2. Justify the choice of time source (manual buttons, DS3231 RTC, or NTP) based on project requirements for accuracy, cost, and internet availability.
3. Critique AI-generated MicroPython code for a clock project, identifying errors, inefficiencies, and missing edge cases before deploying it to hardware.
4. Judge the trade-offs between display technologies: OLED contrast vs.

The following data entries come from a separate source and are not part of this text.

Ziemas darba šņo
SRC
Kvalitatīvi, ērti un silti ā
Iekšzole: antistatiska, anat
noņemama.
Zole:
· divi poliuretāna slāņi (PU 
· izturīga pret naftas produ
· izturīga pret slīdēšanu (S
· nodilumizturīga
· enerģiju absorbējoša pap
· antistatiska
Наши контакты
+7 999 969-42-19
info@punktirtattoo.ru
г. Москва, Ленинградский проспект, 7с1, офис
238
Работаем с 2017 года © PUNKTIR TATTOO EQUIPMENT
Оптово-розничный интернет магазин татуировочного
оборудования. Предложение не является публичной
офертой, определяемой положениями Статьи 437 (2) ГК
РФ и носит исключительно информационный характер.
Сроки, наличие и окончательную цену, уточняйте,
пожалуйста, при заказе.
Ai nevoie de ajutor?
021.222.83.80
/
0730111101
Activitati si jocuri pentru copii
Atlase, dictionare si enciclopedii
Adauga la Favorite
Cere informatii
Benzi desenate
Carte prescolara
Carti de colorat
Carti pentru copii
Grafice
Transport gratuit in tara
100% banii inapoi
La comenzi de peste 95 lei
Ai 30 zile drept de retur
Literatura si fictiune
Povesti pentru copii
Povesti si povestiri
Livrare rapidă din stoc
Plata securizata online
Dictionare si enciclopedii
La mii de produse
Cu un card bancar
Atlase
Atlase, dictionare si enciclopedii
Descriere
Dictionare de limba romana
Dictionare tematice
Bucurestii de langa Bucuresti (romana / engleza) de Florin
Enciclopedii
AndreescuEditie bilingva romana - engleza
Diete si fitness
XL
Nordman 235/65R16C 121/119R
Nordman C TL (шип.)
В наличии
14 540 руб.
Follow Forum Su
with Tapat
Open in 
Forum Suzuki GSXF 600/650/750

TFT color, e-paper battery life vs. refresh rate, NeoPixel creativity vs. readability.
5. Rank power strategies (USB wall power, AA batteries, LiPo, USB battery pack) for different deployment scenarios: desk clock, portable watch, and battery-backup alarm clock.
6. Appraise a peer's clock project against criteria including code modularity, wiring neatness, time accuracy, user interface quality, and documentation.

Level 6: Create

Put elements together to form a coherent or functional whole; reorganize elements into a new pattern or structure.

1. Design a custom clock that integrates at least three subsystems (e.g., color display, RTC, WiFi sync, buttons, speaker, photosensors) into a unified project.
2. Compose a MicroPython program that combines time display, alarm functionality, automatic brightness adjustment, and NTP synchronization in a single application.
3. Construct an original NeoPixel clock layout (beyond binary, seven-segment, or Fibonacci) that represents time in a novel visual format.
4. Develop a multi-screen clock interface that cycles between time, date, temperature (from the DS3231), and weather data (from a web service).
5. Produce a generative AI prompt that accurately specifies hardware connections, display type, desired features, and edge cases to generate working clock code.
6. Assemble and present a finished clock prototype with documentation that explains design decisions, wiring diagrams, code architecture, and lessons learned.